Stored items from a collection
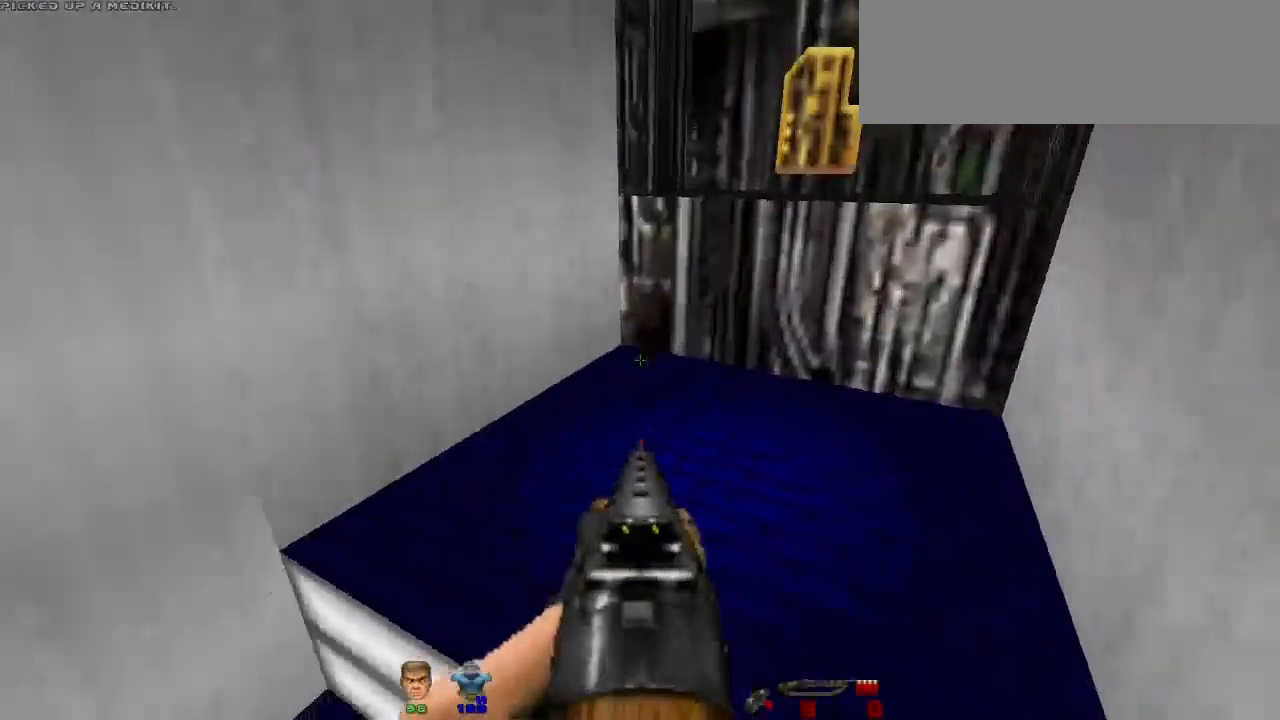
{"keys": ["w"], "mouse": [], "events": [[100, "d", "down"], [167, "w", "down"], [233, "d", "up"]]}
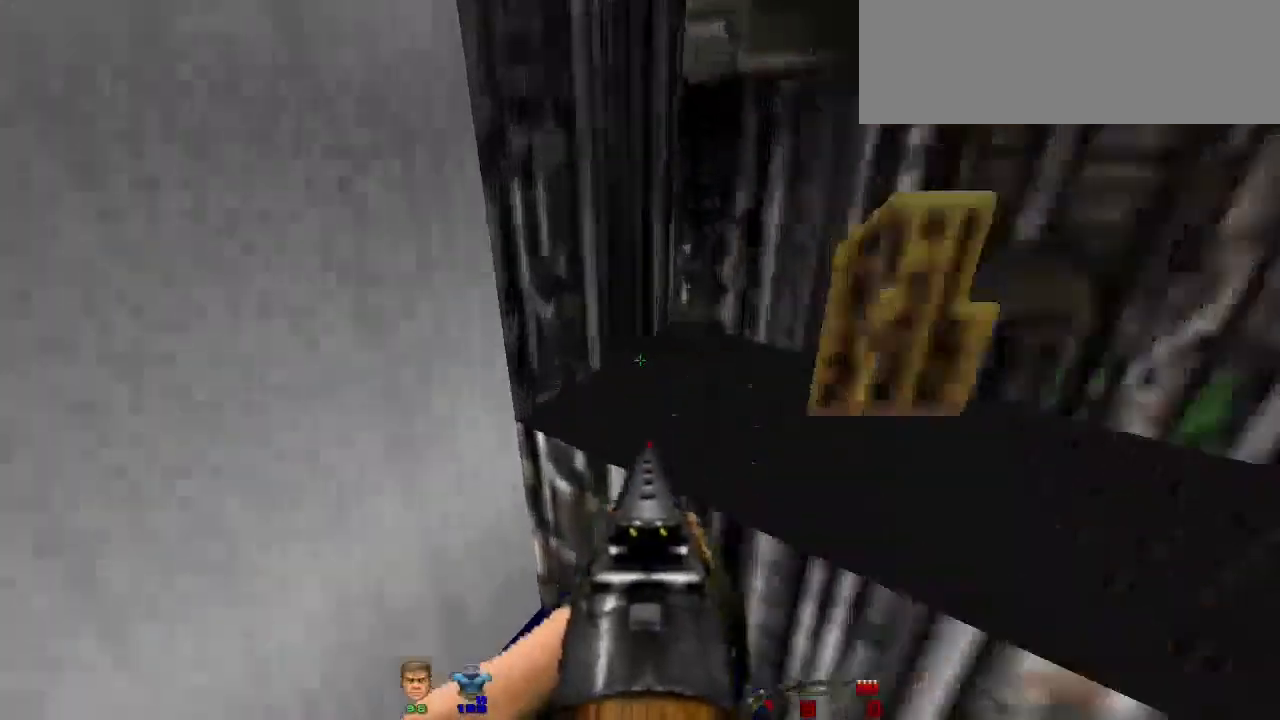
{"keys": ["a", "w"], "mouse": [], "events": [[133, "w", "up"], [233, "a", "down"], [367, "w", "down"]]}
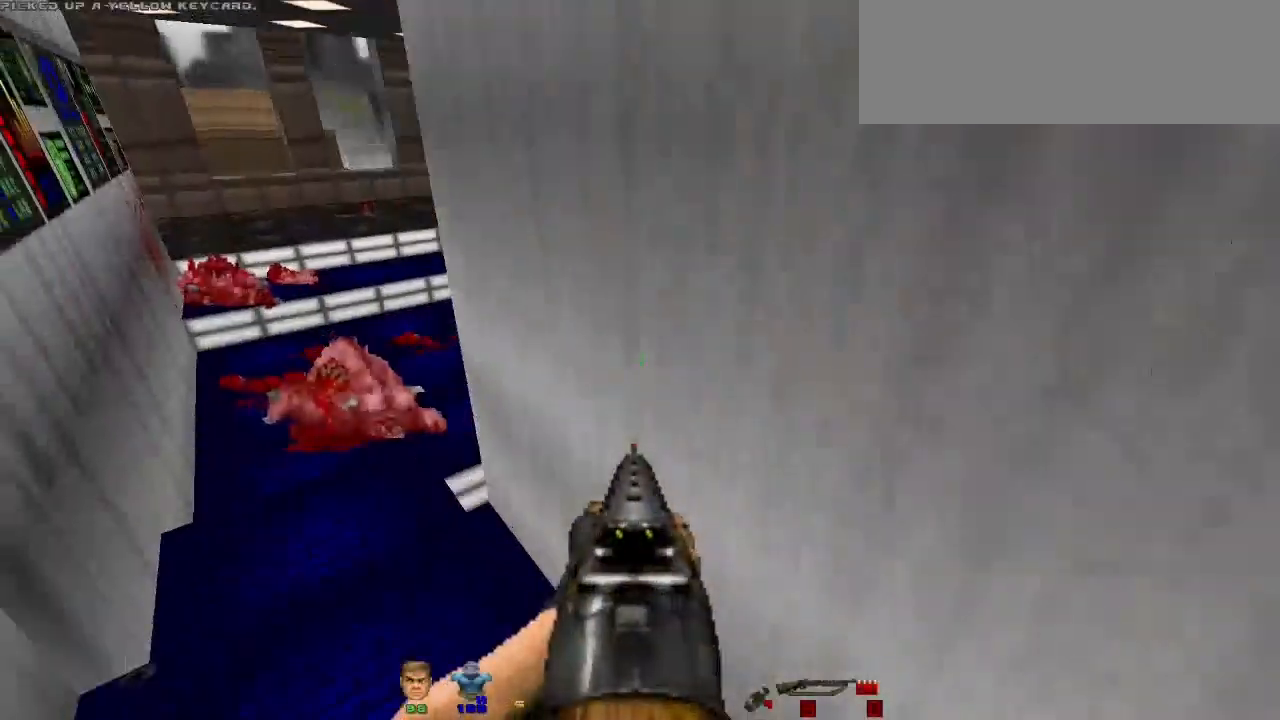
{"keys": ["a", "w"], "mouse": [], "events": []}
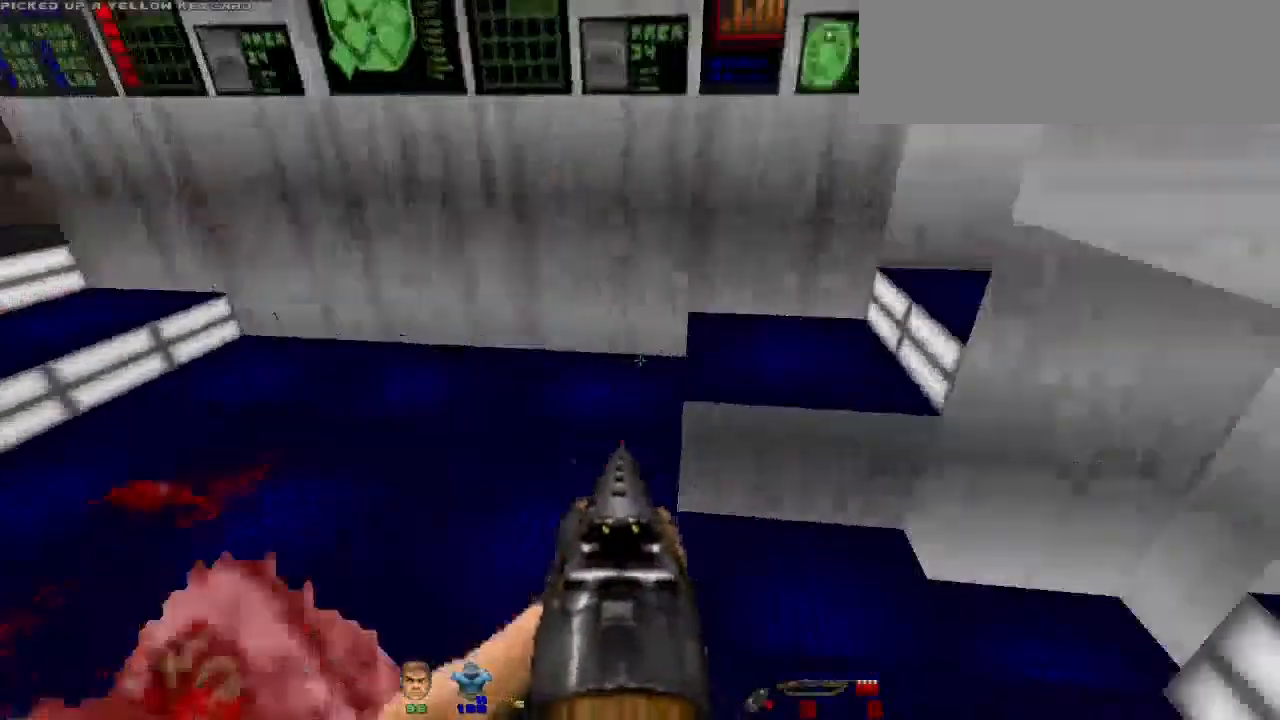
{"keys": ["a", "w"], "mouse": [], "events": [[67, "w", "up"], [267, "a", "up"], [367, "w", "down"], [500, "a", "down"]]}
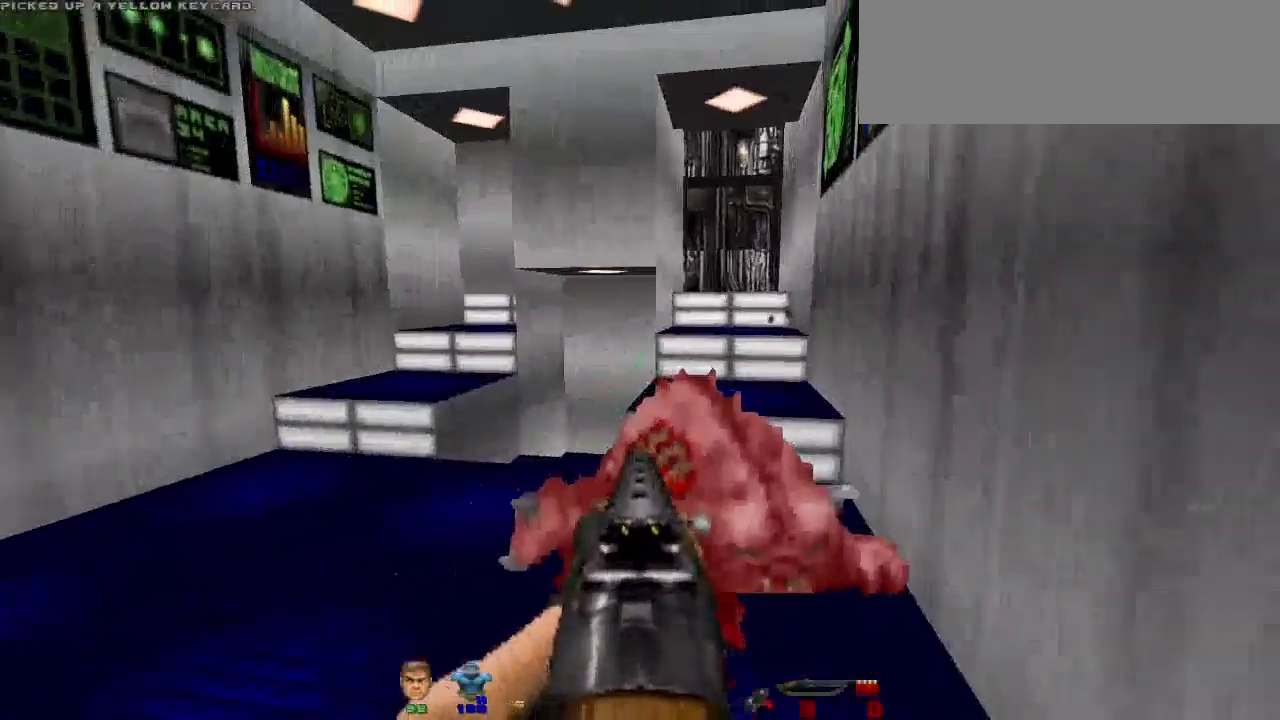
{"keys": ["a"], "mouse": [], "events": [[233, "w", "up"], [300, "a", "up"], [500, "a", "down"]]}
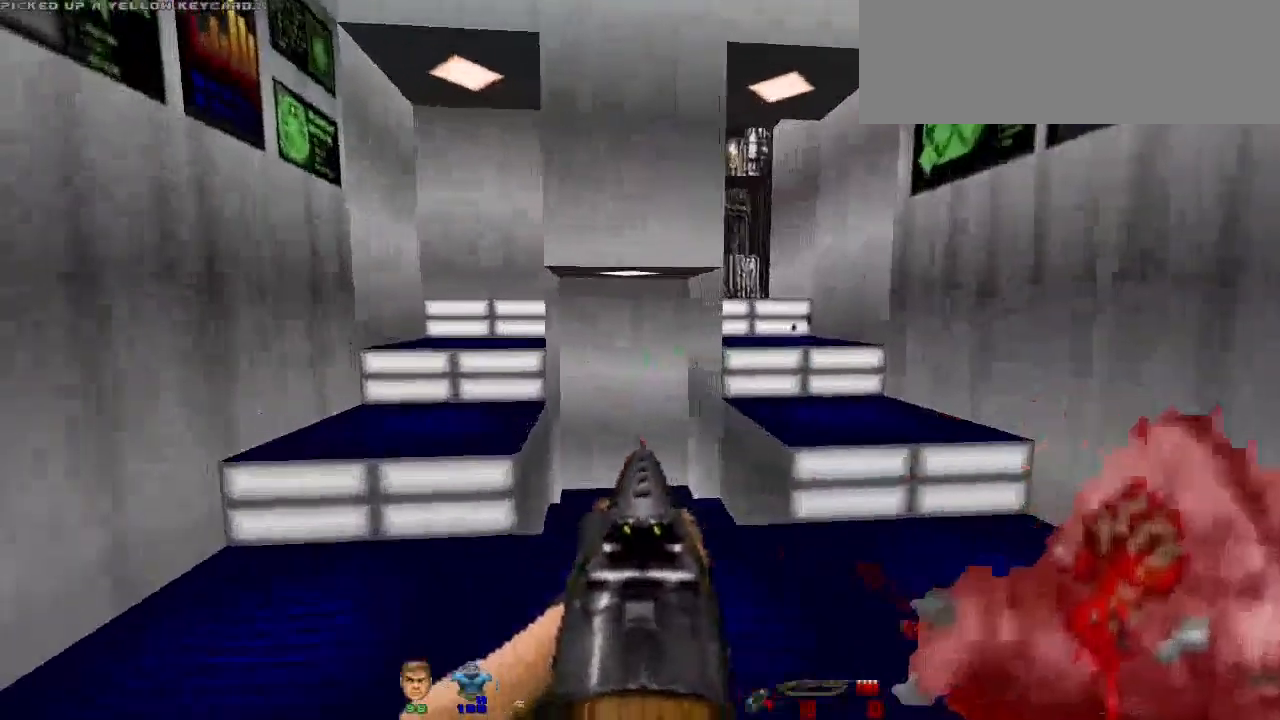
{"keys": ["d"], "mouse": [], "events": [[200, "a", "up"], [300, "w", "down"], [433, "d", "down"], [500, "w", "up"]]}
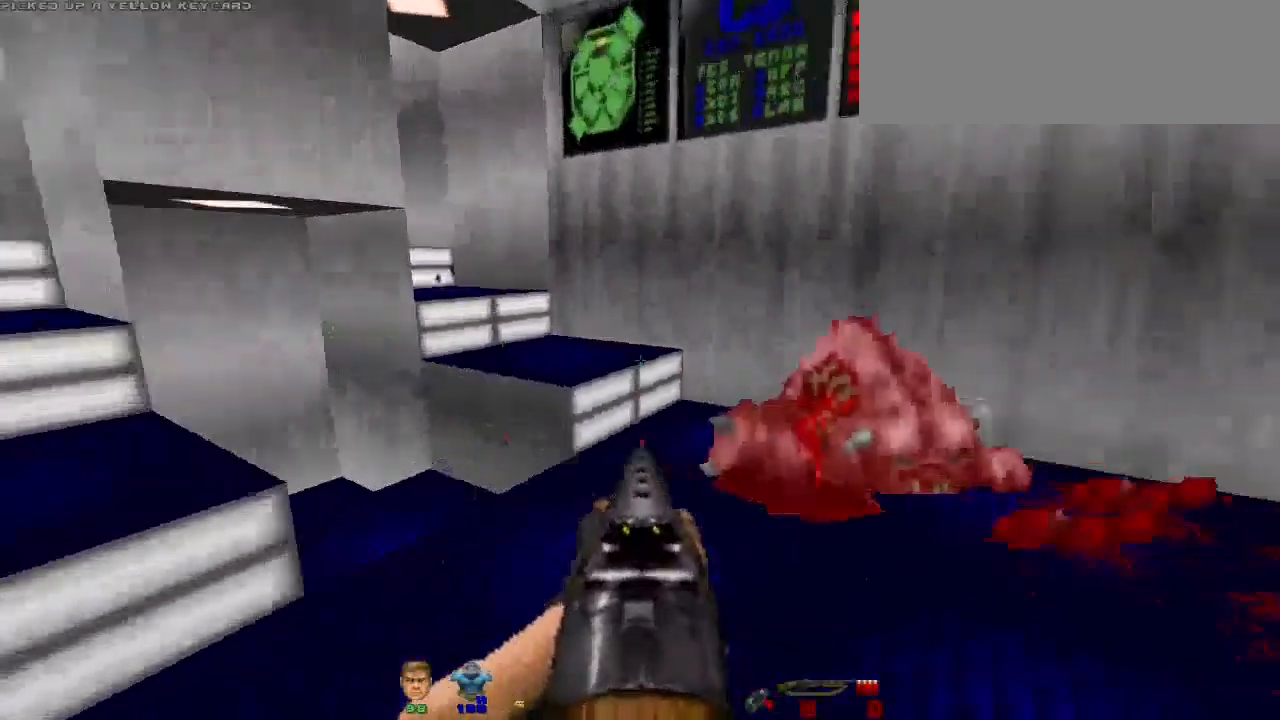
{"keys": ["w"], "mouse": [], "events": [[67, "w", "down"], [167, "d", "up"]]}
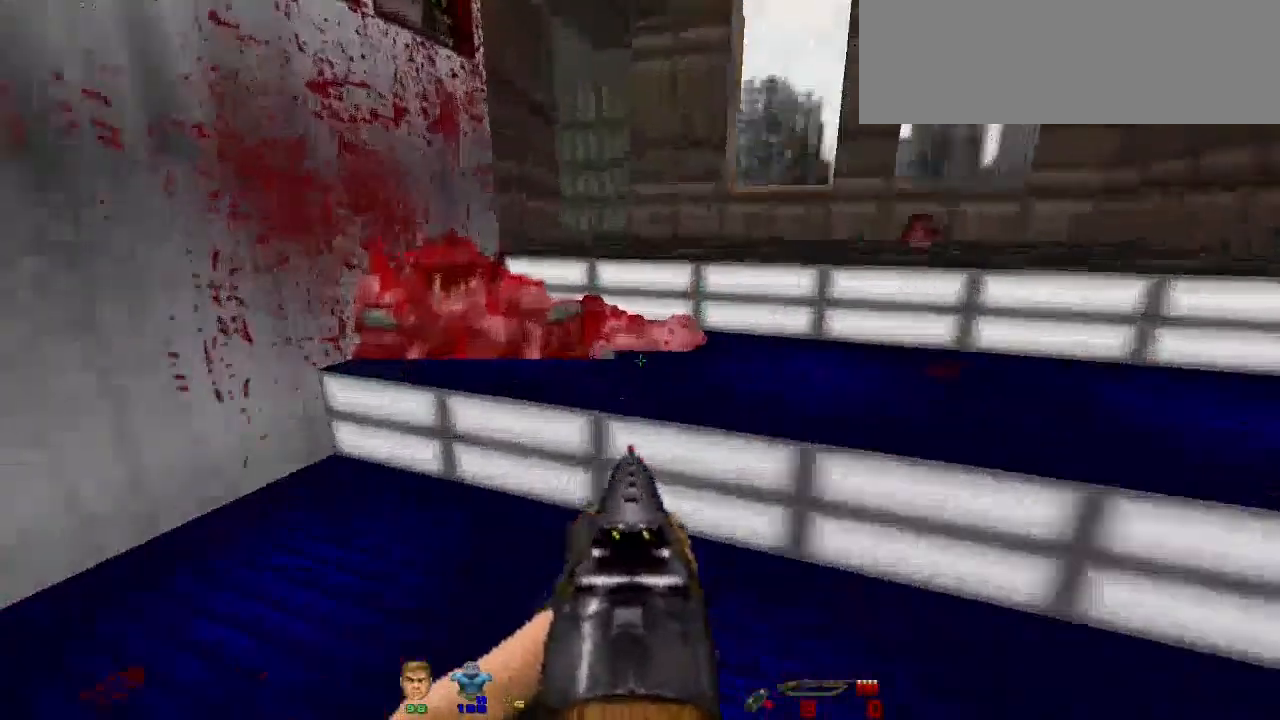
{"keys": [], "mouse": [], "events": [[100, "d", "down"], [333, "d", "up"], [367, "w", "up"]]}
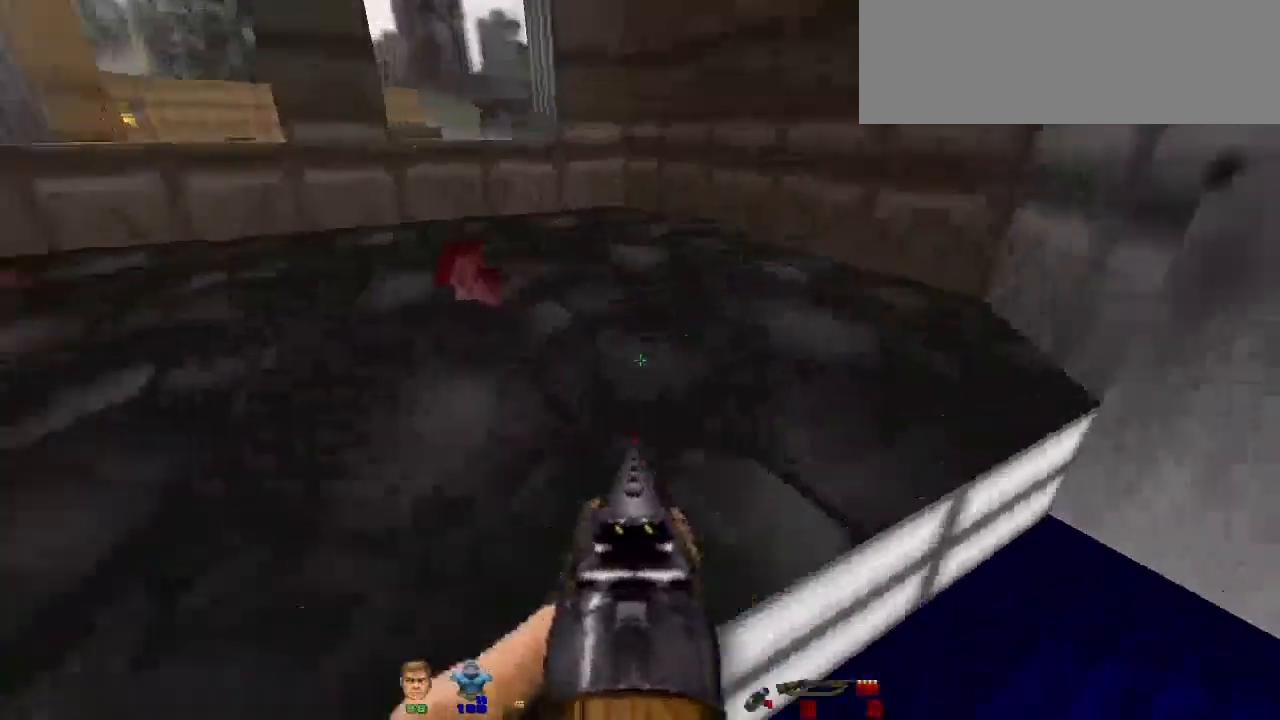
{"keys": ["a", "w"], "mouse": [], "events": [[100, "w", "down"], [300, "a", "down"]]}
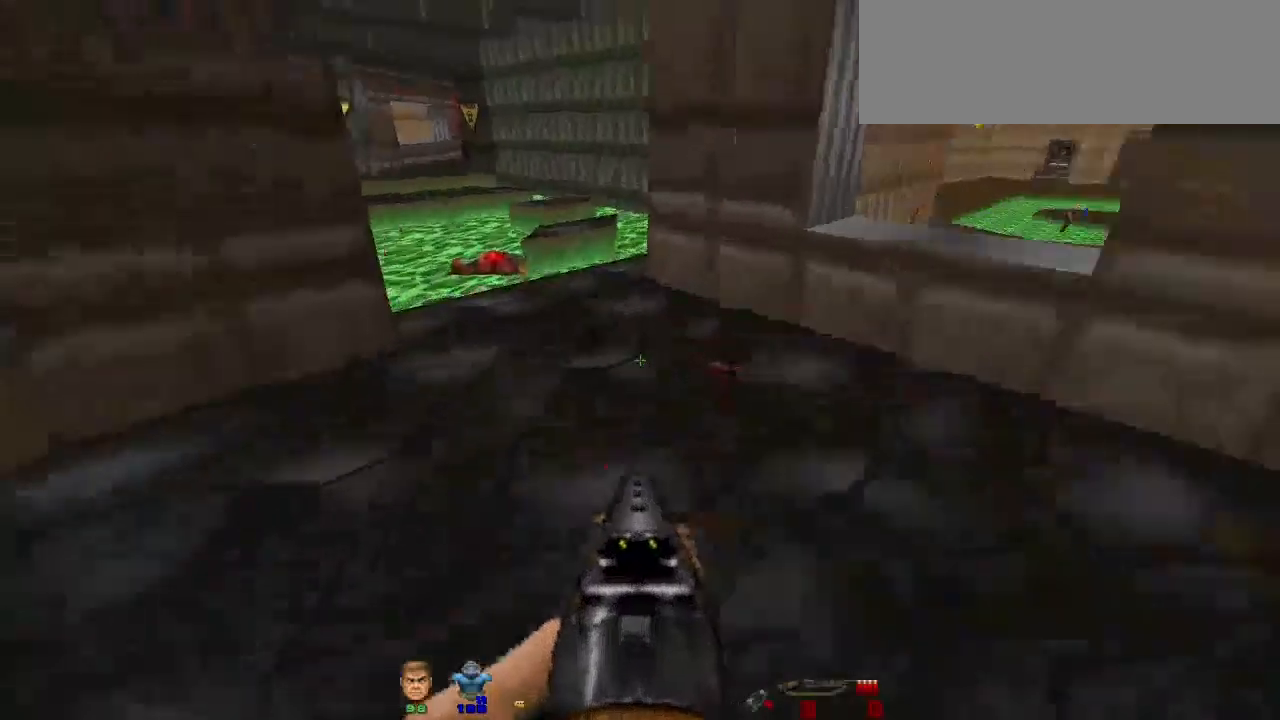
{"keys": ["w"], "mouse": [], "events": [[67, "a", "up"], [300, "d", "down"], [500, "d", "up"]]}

Task to complete: Should a record include a picture, omit it from your copy and return the rest unchanged.

Written answer:
{"keys": ["w"], "mouse": [], "events": [[100, "d", "down"], [167, "w", "down"], [233, "d", "up"]]}
{"keys": ["a", "w"], "mouse": [], "events": [[133, "w", "up"], [233, "a", "down"], [367, "w", "down"]]}
{"keys": ["a", "w"], "mouse": [], "events": []}
{"keys": ["a", "w"], "mouse": [], "events": [[67, "w", "up"], [267, "a", "up"], [367, "w", "down"], [500, "a", "down"]]}
{"keys": ["a"], "mouse": [], "events": [[233, "w", "up"], [300, "a", "up"], [500, "a", "down"]]}
{"keys": ["d"], "mouse": [], "events": [[200, "a", "up"], [300, "w", "down"], [433, "d", "down"], [500, "w", "up"]]}
{"keys": ["w"], "mouse": [], "events": [[67, "w", "down"], [167, "d", "up"]]}
{"keys": [], "mouse": [], "events": [[100, "d", "down"], [333, "d", "up"], [367, "w", "up"]]}
{"keys": ["a", "w"], "mouse": [], "events": [[100, "w", "down"], [300, "a", "down"]]}
{"keys": ["w"], "mouse": [], "events": [[67, "a", "up"], [300, "d", "down"], [500, "d", "up"]]}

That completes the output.